No, the robots aren’t coming to take lawyers’ jobs. Tomorrow’s law offices aren’t going to be invaded, Terminator-style, by marauding androids looking to shut them down. According to ROSS Intelligence CEO and co-founder Andrew Arruda, it's actually quite the opposite with artificial intelligence (AI) being an invaluable tool as law firms look to improve efficiencies and deliver better results to clients.

“Beyond the Hype: Artificial Intelligence in Legal Research Innovation” was the subject of the webinar delivered by Arruda, as part of Bond Dickinson's first ever International Innovation Week, held in collaboration with its US alliance partner Womble Carlyle.

According to Arruda, AI consists of four basic branches: learning, speech, vision and language. Recent advances in computing power, available data (via the Internet) and algorithms have greatly enhanced how machines can learn by analysing past behaviour to predict probable results.

For example, Amazon Echo and Apple’s Siri are examples of AI systems that recognize human speech. Similar AI systems now exist that can recognize complex visual images by comparing them to thousands of similar images. “These systems aren’t perfect—we know that,” Arruda said. But they are getting better every day. AI is being employed to improve outcomes in such fields as healthcare, finance and transportation.

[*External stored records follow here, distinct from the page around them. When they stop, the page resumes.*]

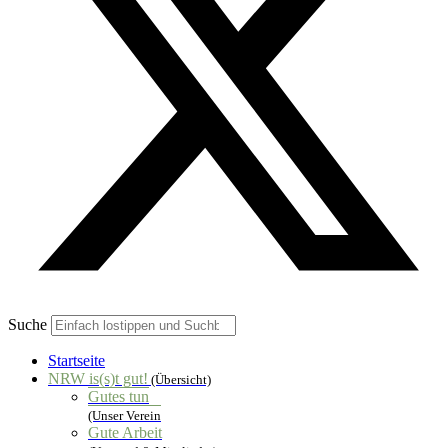
Suche
Startseite
NRW is(s)t gut!
(Übersicht)
Gutes tun
(Unser Verein
Gute Arbeit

So how is AI used in the legal world?

Arruda said ROSS Intelligence uses AI to conduct legal research. Lawyers are able to conduct “natural language” searches, rather than translating their needs into a Boolean search request. The result is more precise information with far fewer inaccurate results to sort through. AI “enhances lawyers’ abilities by cutting down on research time,” he said. “It supplements the tools we currently have.”

Bond Dickinson's Innovation Week is being held from 20-24 March, with 20 events taking place across the UK and in collaboration with US Alliance partner, Womble Carlyle, looking at everything from how innovative technology is transforming the legal industry and other sectors; to how businesses must challenge themselves to develop more efficient business processes and new ways of engaging with clients as a first step to embedding a culture of innovation.

There are opportunities for all staff from both firms to listen, learn, debate and create, through a series of open invitation webinars, workshops, roundtable events and discussions that everyone can get involved in.